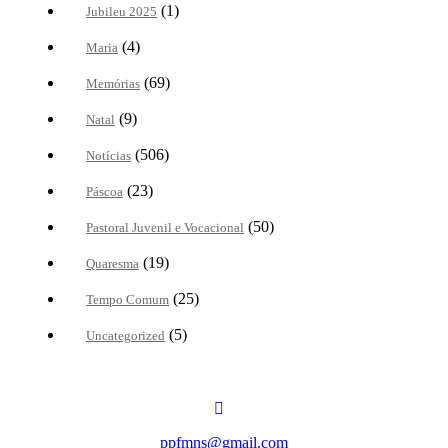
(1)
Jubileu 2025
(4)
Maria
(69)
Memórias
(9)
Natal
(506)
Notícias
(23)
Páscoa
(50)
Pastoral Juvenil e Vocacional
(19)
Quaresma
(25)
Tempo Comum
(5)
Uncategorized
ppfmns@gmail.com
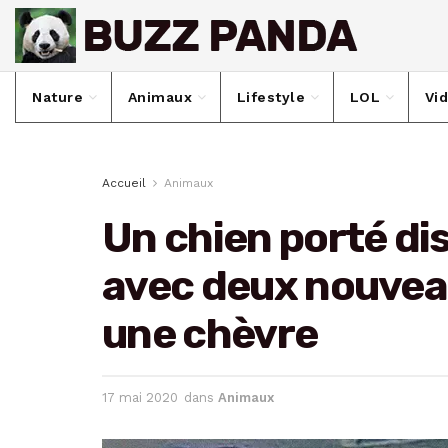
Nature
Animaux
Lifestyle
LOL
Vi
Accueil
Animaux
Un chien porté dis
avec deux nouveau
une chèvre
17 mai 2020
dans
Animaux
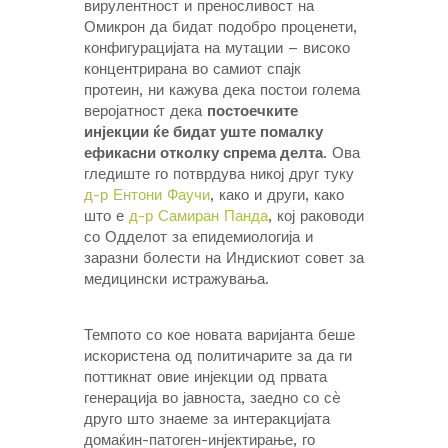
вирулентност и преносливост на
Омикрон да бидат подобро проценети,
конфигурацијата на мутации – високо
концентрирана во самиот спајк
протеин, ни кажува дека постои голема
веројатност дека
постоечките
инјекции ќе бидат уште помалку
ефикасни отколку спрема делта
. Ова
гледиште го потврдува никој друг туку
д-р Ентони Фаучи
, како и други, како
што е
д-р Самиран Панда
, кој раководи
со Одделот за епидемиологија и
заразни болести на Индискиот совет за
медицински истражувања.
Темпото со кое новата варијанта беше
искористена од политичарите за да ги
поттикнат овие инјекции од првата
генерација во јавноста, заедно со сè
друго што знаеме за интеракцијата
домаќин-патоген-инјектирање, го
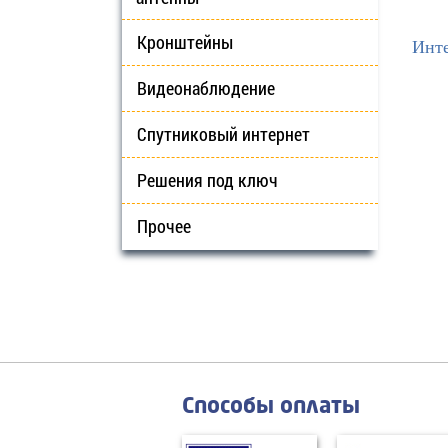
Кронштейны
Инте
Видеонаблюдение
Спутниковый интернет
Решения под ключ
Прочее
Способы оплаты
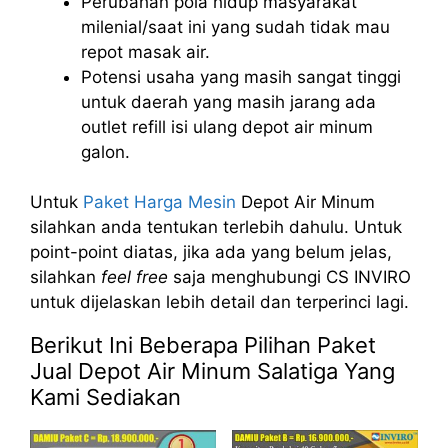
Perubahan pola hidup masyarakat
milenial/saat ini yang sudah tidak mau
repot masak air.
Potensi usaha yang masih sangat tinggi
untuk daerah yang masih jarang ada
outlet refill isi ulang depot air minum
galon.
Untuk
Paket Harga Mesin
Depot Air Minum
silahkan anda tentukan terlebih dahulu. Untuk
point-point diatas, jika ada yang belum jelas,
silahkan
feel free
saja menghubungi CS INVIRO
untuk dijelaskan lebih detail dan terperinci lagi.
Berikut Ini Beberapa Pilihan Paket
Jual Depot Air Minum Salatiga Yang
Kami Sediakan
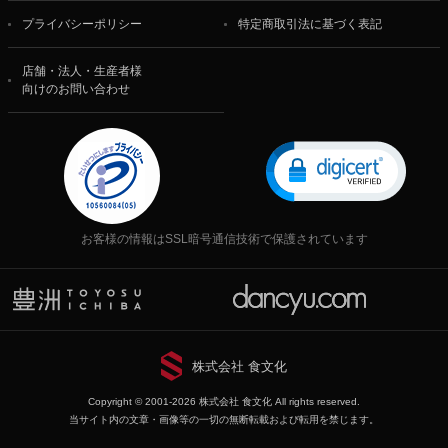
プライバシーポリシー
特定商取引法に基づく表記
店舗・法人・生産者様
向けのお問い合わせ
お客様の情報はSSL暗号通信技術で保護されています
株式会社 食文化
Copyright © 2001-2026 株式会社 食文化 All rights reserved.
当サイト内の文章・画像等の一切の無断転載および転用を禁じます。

==============================

Request:
If a line in the entries holds the string "silahkan", count it, then state the total and nothing more.

Output of the task:
2